## Work instructions
Look below for the line containing "[61,619,68,628] 6 -> [45,565,52,573] 7"; from there, print each line exactly up to and including the line containing "(180, 871) none", and stop.

======== Supplied material ========

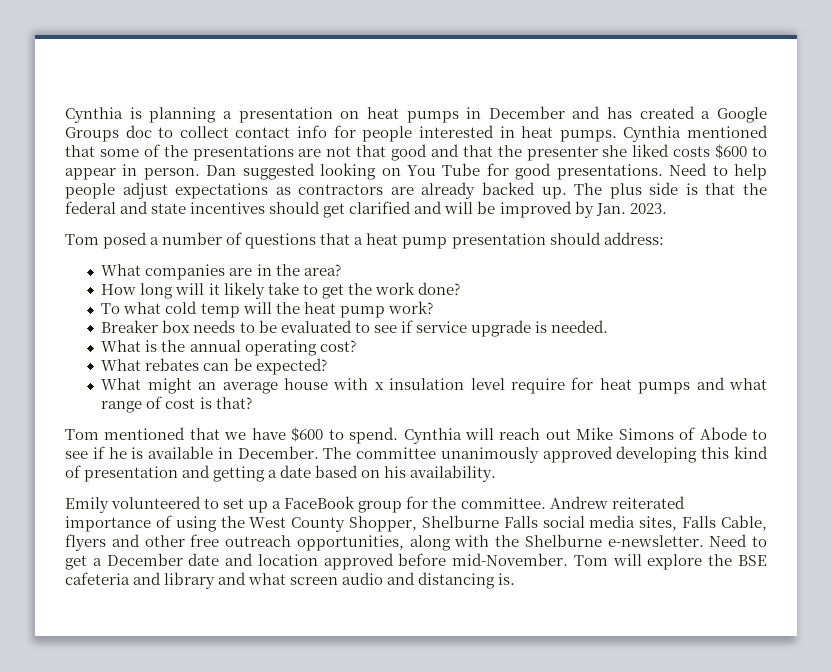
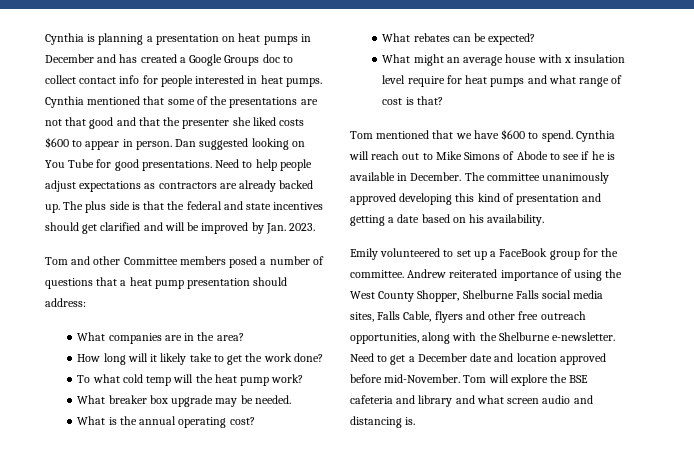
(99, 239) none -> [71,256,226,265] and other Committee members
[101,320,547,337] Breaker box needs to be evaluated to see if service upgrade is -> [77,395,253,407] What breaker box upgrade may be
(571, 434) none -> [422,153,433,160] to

========
======== Supplied material ========

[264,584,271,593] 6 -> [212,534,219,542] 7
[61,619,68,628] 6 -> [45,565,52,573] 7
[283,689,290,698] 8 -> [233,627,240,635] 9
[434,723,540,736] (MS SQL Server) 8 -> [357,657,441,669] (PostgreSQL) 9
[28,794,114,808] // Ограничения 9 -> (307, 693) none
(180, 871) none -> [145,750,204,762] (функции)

========
======== Supplied material ========

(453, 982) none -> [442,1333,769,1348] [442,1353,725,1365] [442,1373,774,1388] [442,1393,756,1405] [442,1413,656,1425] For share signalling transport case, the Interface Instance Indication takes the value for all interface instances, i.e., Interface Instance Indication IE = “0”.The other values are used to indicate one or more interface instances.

========

## Solution for this exercise
[61,619,68,628] 6 -> [45,565,52,573] 7
[283,689,290,698] 8 -> [233,627,240,635] 9
[434,723,540,736] (MS SQL Server) 8 -> [357,657,441,669] (PostgreSQL) 9
[28,794,114,808] // Ограничения 9 -> (307, 693) none
(180, 871) none -> [145,750,204,762] (функции)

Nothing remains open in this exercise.